Surfing an indigo blue beam of light
a karmic wheel turns, a lonely voyage
to an unknown galaxy begins,
metamorphosing the righteous and
reprehensible according to a
formidable question: “Is there one upon
the earth who is glad that you ever lived?”
A former Red Cross nurse hovers over
homes like the Stage Manager in “Our Town,”

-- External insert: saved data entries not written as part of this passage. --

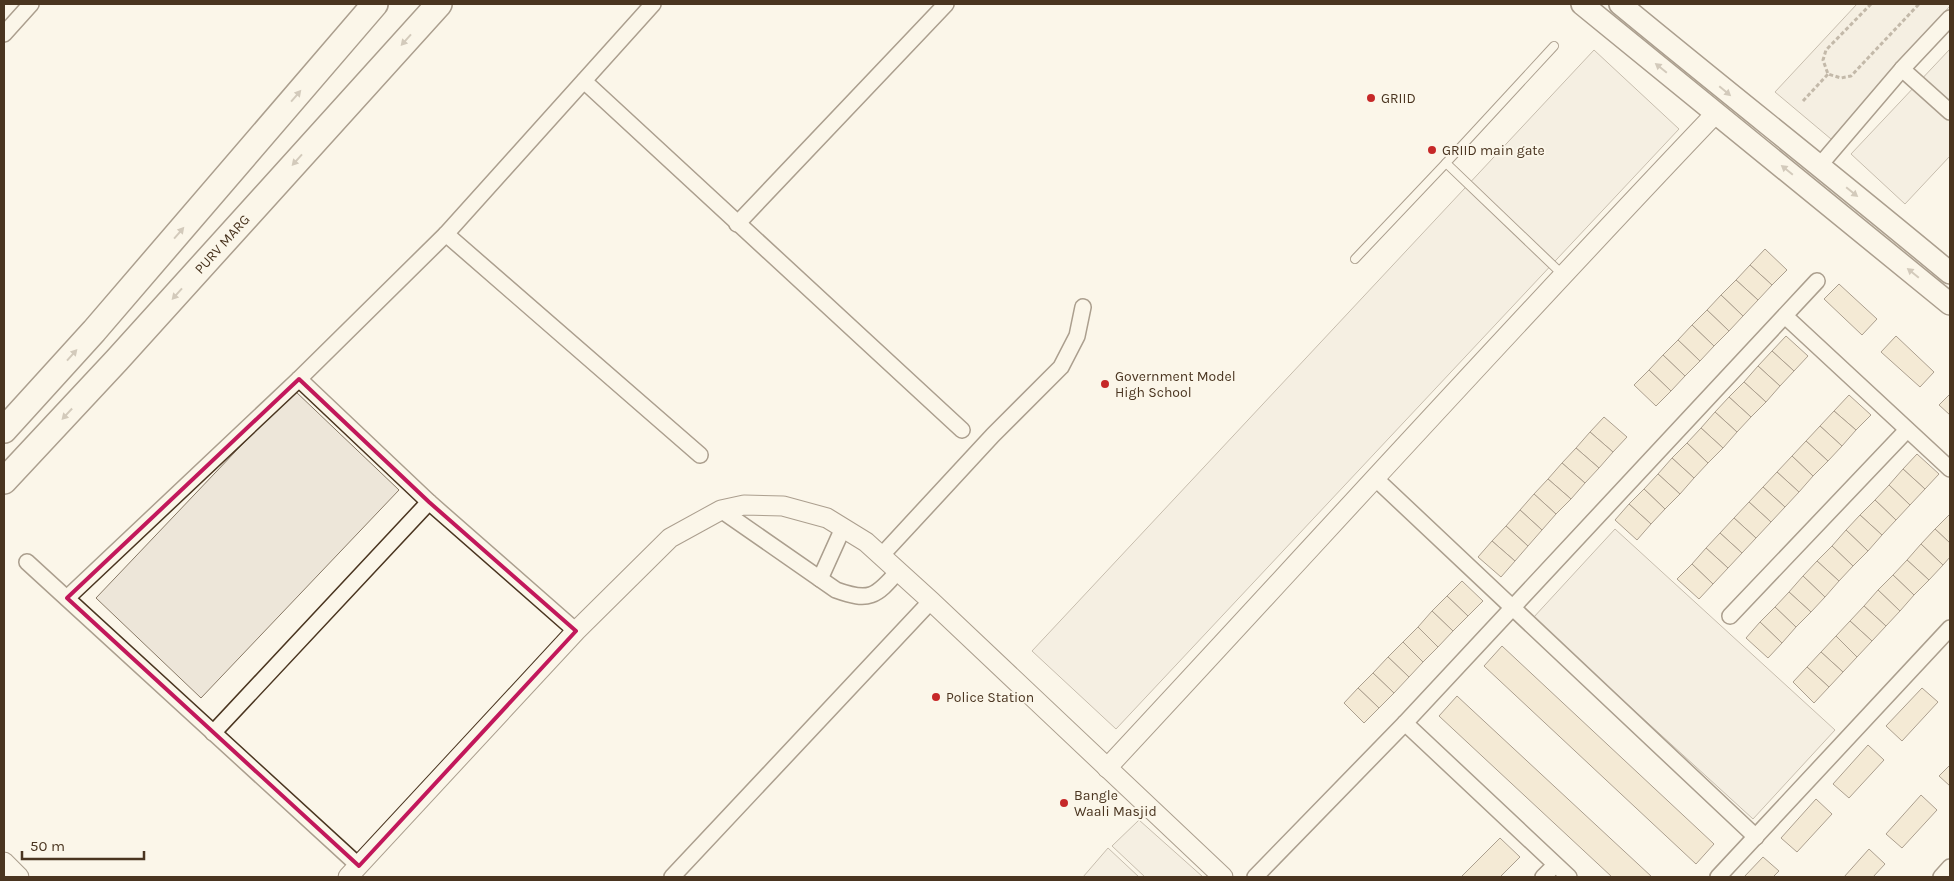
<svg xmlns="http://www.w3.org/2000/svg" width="1954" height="881" font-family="Karla,sans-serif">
  <rect width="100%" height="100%" fill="#fbf6e9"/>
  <g fill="#ede6d9" stroke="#887966">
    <path d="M1857,4h93v2l-119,133 -56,-47z"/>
    <path d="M1950,49v107l-45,48 -54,-50z"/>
    <path d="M1594,50l85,79 -563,600 -84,-78z"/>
    <path d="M294,390l105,100 -198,208 -105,-100z"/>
    <path d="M1615,529l220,201 -82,89 -220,-201z"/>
    <path d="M1108,848l31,29h-56z"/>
  </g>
  <path fill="#ede7d9" stroke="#887966" d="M1139,820l64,57h-58l-33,-31z"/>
  <g fill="#ecdcbc" stroke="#4a3520">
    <path d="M1765,249l22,21 -15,15 -22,-20z"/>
    <path d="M1750,265l22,20 -14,15 -22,-20z"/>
    <path d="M1736,280l22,20 -15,16 -22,-21z"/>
    <path d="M1839,284l38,35 -15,16 -38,-36z"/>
    <path d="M1721,295l22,21 -14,15 -22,-21z"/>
    <path d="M1707,310l22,21 -15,15 -22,-21z"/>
    <path d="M1692,325l22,21 -14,15 -22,-21z"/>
    <path d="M1786,336l22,20 -14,15 -22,-20z"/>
    <path d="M1896,336l38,36 -14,15 -39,-35z"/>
    <path d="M1678,340l22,21 -15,15 -22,-21z"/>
    <path d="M1772,351l22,20 -14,15 -22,-20z"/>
    <path d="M1663,355l22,21 -14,15 -22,-21z"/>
    <path d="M1758,366l22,20 -14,16 -22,-20z"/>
    <path d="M1649,370l22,21 -15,15 -22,-21z"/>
    <path d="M1744,382l22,20 -15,15 -22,-20z"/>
    <path d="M1950,394v21l-11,-10z"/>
    <path d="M1849,395l22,20 -15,15 -22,-19z"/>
    <path d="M1729,397l22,20 -14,15 -22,-20z"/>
    <path d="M1834,411l22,19 -14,16 -22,-20z"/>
    <path d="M1715,412l22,20 -14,16 -22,-20z"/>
    <path d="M1604,417l23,20 -14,15 -23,-20z"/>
    <path d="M1820,426l22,20 -14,15 -22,-20z"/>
    <path d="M1701,428l22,20 -15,15 -21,-20z"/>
    <path d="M1590,432l23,20 -14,16 -23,-20z"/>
    <path d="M1806,441l22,20 -15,15 -21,-20z"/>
    <path d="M1687,443l21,20 -14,15 -22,-20z"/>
    <path d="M1576,448l23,20 -14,15 -23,-20z"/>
    <path d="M1917,454l22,20 -14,15 -22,-20z"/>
    <path d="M1792,456l21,20 -14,16 -22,-20z"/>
    <path d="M1672,458l22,20 -14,16 -22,-20z"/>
    <path d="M1562,463l23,20 -14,16 -23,-20z"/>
    <path d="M1903,469l22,20 -15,16 -21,-20z"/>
    <path d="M1777,472l22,20 -14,15 -22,-20z"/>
    <path d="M1658,474l22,20 -15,15 -21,-20z"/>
    <path d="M1548,479l23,20 -15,15 -22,-20z"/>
    <path d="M1889,485l21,20 -14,15 -21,-20z"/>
    <path d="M1763,487l22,20 -14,15 -22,-20z"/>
    <path d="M1644,489l21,20 -14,15 -22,-20z"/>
    <path d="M1534,494l22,20 -14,16 -22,-20z"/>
    <path d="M1875,500l21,20 -14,15 -22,-20z"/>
    <path d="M1749,502l22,20 -15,16 -22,-20z"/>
    <path d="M1629,504l22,20 -14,16 -22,-20z"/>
    <path d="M1520,510l22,20 -14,16 -22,-20z"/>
    <path d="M1950,514v29l-15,-14z"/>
    <path d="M1860,515l22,20 -14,16 -22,-21z"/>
    <path d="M1734,518l22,20 -14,15 -22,-20z"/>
    <path d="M1506,526l22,20 -13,15 -23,-20z"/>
    <path d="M1935,529l15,14v14l-7,8 -22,-21z"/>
    <path d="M1846,530l22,21 -15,15 -21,-20z"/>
    <path d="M1720,533l22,20 -14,15 -22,-20z"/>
    <path d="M1492,541l23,20 -14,16 -23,-20z"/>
    <path d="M1921,544l22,21 -14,15 -22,-20z"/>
    <path d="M1832,546l21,20 -14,15 -22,-20z"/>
    <path d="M1706,548l22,20 -15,16 -21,-20z"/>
    <path d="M1907,560l22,20 -15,15 -21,-20z"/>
    <path d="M1817,561l22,20 -14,16 -22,-21z"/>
    <path d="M1692,564l21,20 -14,15 -22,-20z"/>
    <path d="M1893,575l21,20 -14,16 -22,-21z"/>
    <path d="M1803,576l22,21 -14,15 -22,-20z"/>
    <path d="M1462,581l21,20 -15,15 -21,-20z"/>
    <path d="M1878,590l22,21 -14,15 -22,-20z"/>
    <path d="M1789,592l22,20 -15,15 -21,-20z"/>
    <path d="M1447,596l21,20 -15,15 -21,-20z"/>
    <path d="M1864,606l22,20 -14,15 -22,-20z"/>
    <path d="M1775,607l21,20 -14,16 -22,-21z"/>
    <path d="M1432,611l21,20 -15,16 -20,-20z"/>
    <path d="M1850,621l22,20 -15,16 -21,-21z"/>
    <path d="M1760,622l22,21 -14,15 -22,-20z"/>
    <path d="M1418,627l20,20 -15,15 -20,-20z"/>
    <path d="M1836,636l21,21 -14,15 -22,-20z"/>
    <path d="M1403,642l20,20 -14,15 -21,-20z"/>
    <path d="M1502,646l212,198 -18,20 -212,-198z"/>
    <path d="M1821,652l22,20 -14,15 -22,-20z"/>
    <path d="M1388,657l21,20 -15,16 -21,-20z"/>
    <path d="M1807,667l22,20 -15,16 -21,-21z"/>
    <path d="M1373,673l21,20 -15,15 -21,-20z"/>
    <path d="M1358,688l21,20 -15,15 -20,-20z"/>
    <path d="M1922,688l16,14 -36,39 -16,-15z"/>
    <path d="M1457,696l195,181h-40l-173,-161z"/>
    <path d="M1868,745l16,15 -35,38 -16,-14z"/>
    <path d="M1950,765v21l-11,-10z"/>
    <path d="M1921,795l16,15 -35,38 -16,-14z"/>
    <path d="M1816,799l16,15 -35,38 -16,-14z"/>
    <path d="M1500,838l20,19 -20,20h-39z"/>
    <path d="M1869,849l16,15 -12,13h-29z"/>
    <path d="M1763,857l16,14 -6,6h-29z"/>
  </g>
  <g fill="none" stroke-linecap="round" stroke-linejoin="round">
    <g stroke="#4a3520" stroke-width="10">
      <g id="service">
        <path d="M1554,46l-108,117 116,111"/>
        <path d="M1355,259l91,-96"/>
      </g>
    </g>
    <g stroke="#4a3520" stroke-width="18">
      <g id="minor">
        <path d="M4,34l27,-30"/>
        <path d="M1902,69l48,43"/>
        <path d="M584,81l378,349"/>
        <path d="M1820,165l82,-96 48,-51"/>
        <path d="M737,224l209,-220"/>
        <path d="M446,234l254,221"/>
        <path d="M1785,316l165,153"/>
        <path d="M299,379l130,123 147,129"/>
        <path d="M1376,479l380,358"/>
        <path d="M721,510l115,80c33,12 40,7 62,-19"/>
        <path d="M881,556l112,-121 68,-68 16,-31 6,-29"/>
        <path d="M27,562l332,304"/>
        <path d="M820,579l23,-51"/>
        <path d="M67,598l232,-219 147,-145 207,-230"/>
        <path d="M1730,616l177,-186"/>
        <path d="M1405,723l164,154"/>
        <path d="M213,733l216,-231"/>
        <path d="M672,877l259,-276"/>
        <path d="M1255,877l150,-154 412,-442"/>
        <path d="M1543,877l12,-12"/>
        <path d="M1718,877l232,-249"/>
        <path d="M1941,877l9,-10"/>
      </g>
    </g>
    <g stroke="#4a3520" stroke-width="21">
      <g id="tertiary">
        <path d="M1107,768c203,-218 403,-439 609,-655"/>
        <path d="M4,862l15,15"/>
        <path d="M348,877l228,-246 94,-93 51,-28 23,-5 39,1 44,12 39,24 65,59 292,276"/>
      </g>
    </g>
    <g stroke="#4a3520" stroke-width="24">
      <g id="secondary">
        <path d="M1582,4l368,300"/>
        <path d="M1620,4c109,90 221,178 330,269"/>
      </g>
    </g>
    <g stroke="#4a3520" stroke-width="28">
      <g id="trunk">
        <path d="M4,430l90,-99 281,-327"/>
        <path id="s1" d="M4,481l113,-121 322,-356"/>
      </g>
    </g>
    <g stroke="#7f6f5c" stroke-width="3" stroke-dasharray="4 2.5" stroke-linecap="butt">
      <path d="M1871,4l-45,46 -3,10 5,14 13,4 10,-2 68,-72"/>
      <path d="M1803,101l25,-27"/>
    </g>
    <use href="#service" stroke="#fbf6e9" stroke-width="8"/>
    <use href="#minor" stroke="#fbf6e9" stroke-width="15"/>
    <use href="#tertiary" stroke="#fbf6e9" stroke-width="19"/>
    <use href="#secondary" stroke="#fbf6e9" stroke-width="21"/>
    <use href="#trunk" stroke="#fbf6e9" stroke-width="25"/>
  </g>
  <defs><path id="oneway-solid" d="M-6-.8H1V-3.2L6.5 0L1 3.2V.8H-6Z" transform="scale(1.25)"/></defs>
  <g fill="#a29684">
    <use href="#oneway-solid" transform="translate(406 40) rotate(132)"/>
    <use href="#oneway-solid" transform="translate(1661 68) rotate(-141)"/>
    <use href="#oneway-solid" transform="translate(1725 91) rotate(40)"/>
    <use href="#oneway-solid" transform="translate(296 96) rotate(-49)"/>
    <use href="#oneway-solid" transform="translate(297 160) rotate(132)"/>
    <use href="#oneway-solid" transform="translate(1787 170) rotate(-141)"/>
    <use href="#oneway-solid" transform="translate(1852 192) rotate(39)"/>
    <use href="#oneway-solid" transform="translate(179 233) rotate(-49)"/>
    <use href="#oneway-solid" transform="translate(1913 273) rotate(-141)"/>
    <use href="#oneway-solid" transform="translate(177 294) rotate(132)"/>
    <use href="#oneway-solid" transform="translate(72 355) rotate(-48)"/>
    <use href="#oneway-solid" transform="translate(67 414) rotate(133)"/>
  </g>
  <path d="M0 0H1954V881H0ZM299,379l130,123 147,129 -217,235 -292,-268z" fill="#fbf6e9" fill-opacity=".55" fill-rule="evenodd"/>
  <path fill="none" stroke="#c2185b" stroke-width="4" stroke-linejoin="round" d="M299,379l130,123 147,129 -217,235 -292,-268z"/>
  <g fill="#c62828" stroke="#fbf6e9" stroke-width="2">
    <circle cx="1371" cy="98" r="5"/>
    <circle cx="1432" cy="150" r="5"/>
    <circle cx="1105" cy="384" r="5"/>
    <circle cx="936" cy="697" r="5"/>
    <circle cx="1064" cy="803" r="5"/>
  </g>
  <g text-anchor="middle" stroke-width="4" stroke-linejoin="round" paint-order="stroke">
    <g font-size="14" fill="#4a3520" stroke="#fbf6e9" text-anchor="start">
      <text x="1381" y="103">GRIID</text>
      <text x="1442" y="155">GRIID main gate</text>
      <text x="1115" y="381">Government Model<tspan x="1115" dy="16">High School</tspan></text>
      <text x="946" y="702">Police Station</text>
      <text x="1074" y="800">Bangle<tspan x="1074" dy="16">Waali Masjid</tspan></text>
    </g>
    <g font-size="14" fill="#4a3520" stroke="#fbf6e9">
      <text dy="5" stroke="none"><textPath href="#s1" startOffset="322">PURV MARG</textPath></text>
    </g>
  </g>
  <rect width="1954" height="881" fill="none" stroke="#4a3520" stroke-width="10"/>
  <path d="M22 851v8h122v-8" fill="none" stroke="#4a3520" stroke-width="2.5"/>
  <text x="30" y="851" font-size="15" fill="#4a3520" stroke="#fbf6e9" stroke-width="4" paint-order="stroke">50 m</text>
</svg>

bemused by after-life transformations.
Philandering Episcopalians, suicidal Moslems,
pedophile priests and insouciant Chasidim
scurry about, fat roaches in slums of
Hedge-fund managers who bled the system
are deep in the bowels of
wage workers in a decaying city
decimated by their financial flimflam.
Dedicated caregivers who massaged
feet of hospice patients are blessed
with rosy cheeks and smiling faces,
winners of a jackpot lotto.
After all the tears are shed in the
artificial hush of a funeral parlor,
mourners chat with second cousins
wondering where can they go to eat.
The deceased move on to a journey
that has no beginning or end.
Unshackled, moving with the speed
of light, templates of memory fade
and disappear, no longer you as you
remember, descending into an abyss
where there is no there.
Flashbacks to previous incarnations
are a theatrical extravaganza,
an unending diorama of past history,
a Cro-Magnon man running from
a saber-tooth tiger, a lone eagle soaring
step-dancing on the deck of the Mayflower.
Picadilly clowns have all gone home.